BEGIN Task inputs

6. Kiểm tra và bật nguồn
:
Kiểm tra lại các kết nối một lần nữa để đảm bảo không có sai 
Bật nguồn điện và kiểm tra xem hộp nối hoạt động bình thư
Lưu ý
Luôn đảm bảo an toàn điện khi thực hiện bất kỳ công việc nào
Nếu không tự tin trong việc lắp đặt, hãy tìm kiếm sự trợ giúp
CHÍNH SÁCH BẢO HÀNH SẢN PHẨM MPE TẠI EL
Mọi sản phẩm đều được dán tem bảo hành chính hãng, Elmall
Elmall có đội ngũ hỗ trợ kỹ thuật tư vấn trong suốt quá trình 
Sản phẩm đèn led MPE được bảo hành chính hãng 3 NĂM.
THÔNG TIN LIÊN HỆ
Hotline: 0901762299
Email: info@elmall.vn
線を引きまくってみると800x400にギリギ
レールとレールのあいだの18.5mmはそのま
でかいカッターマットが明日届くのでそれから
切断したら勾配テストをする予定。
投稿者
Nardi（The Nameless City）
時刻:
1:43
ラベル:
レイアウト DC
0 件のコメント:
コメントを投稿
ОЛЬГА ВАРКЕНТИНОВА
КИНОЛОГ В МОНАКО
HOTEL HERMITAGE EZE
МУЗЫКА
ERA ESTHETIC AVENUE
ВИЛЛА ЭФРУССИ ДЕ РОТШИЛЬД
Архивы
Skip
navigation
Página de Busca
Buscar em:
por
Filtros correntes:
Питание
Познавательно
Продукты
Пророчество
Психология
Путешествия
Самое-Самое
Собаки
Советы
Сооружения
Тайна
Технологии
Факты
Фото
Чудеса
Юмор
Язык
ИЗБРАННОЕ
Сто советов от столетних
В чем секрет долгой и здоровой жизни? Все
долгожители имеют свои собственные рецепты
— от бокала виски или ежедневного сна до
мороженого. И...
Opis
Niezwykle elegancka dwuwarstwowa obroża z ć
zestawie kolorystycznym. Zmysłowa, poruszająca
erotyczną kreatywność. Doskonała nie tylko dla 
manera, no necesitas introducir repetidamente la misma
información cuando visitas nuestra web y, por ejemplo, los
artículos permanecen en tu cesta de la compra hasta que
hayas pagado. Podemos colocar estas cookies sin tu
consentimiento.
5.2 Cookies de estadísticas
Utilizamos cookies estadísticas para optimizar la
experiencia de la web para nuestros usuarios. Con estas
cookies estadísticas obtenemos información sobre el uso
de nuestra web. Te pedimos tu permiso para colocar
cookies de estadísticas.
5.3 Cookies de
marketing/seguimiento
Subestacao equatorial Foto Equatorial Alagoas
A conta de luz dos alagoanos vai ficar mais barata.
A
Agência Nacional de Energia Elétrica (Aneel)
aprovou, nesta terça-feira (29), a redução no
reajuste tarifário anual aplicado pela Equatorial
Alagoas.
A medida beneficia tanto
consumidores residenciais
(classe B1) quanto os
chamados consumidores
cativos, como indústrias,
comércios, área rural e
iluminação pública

END Task inputs

§ **What the task requires**
Show, from the listing above, every line holding the word "información".

§ **Written response**
información cuando visitas nuestra web y, por ejemplo, los
cookies estadísticas obtenemos información sobre el uso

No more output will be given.